Car il y a effectivement un moment de Street Scene qui appelle explicitement la danse, vers la fin du premier acte. C’est le moment où se métamorphose la mise en scène signée John Fulljames (précisons que le spectacle vu au Châtelet n’en était qu’une modeste adaptation, dans une scénographie bien plus réduite). Jusque-là, le spectacle est solidement ancré dans le réalisme : nous sommes bien dans un quartier modeste de New York, à l’époque où l’œuvre a été créée, les habits sont élimés ou salis juste ce qu’il faut. Mais quand apparaissent Mae Jones et son galant Dick McGann, le décor composé d’escaliers symbolisant l’immeuble où vivent les différentes familles qui s’entrecroisent dans cet opéra choral s’ouvre pour dévoiler un arrière-plan lumineux évoquant la ligne de profil des gratte-ciels, devant lequel se produiront les danseurs. On pourrait également citer le moment de comic relief où, juste après le meurtre du deuxième acte, le duo des nourrices introduit un élément clairement parodique alors que tout le reste de l’œuvre refuse presque systématiquement de quitter le premier degré.

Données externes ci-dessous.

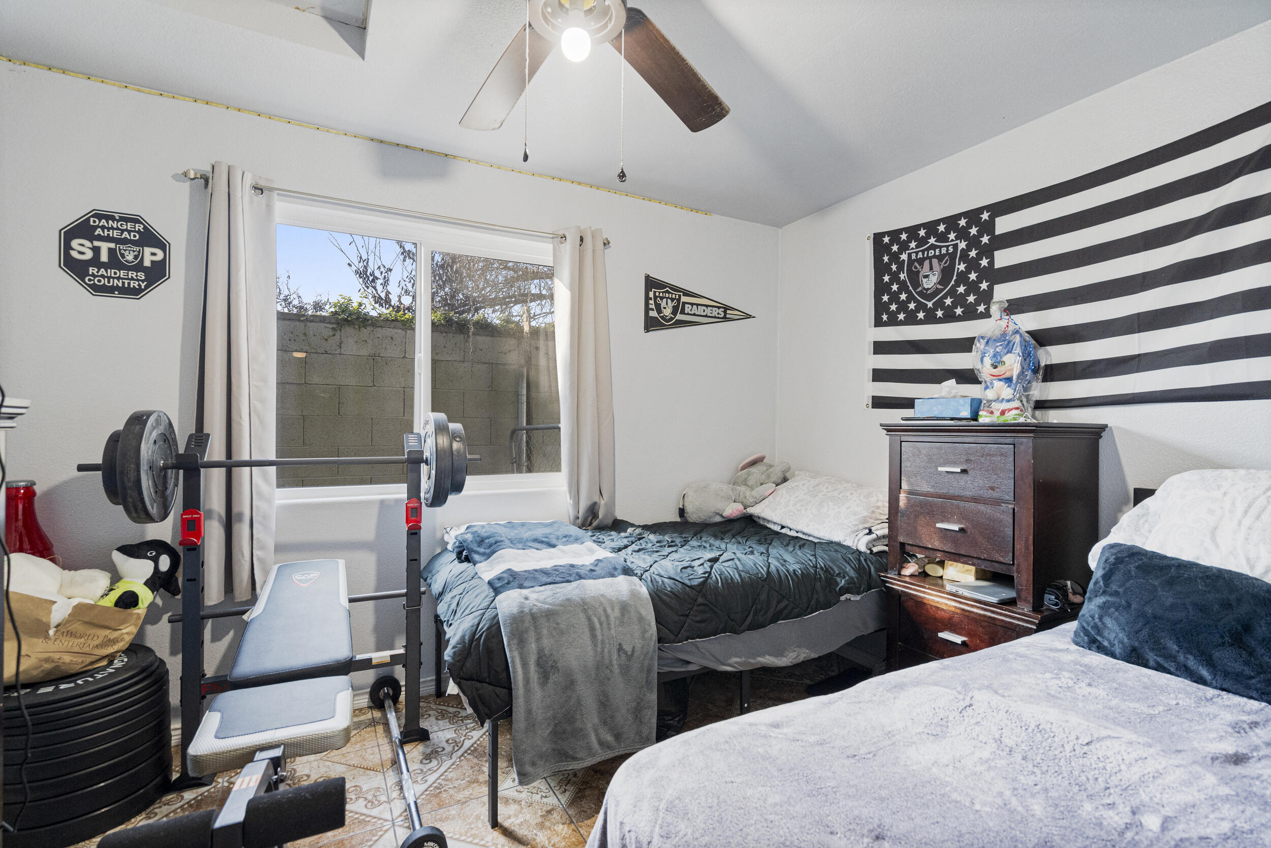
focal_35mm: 16
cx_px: 636
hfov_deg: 96.7
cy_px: 424
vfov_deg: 73.8
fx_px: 565
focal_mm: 16
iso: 3200
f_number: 5.6
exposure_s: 1/25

« Comédie musicale » ou « opéra américain », l’essentiel est que l’œuvre emporte l’adhésion, ce qu’elle fait sans l’ombre d’un doute, parfaitement servie par les forces instrumentales et chorales du Teatro Real menées par Tim Murray : chapeau à tous ces artistes qui réussissent en plus à s’exprimer dans un anglais mieux que satisfaisant. Ce spectacle passera par Monte-Carlo, son coproducteur, en février prochain : si vous pouvez y assister, n’hésitez pas.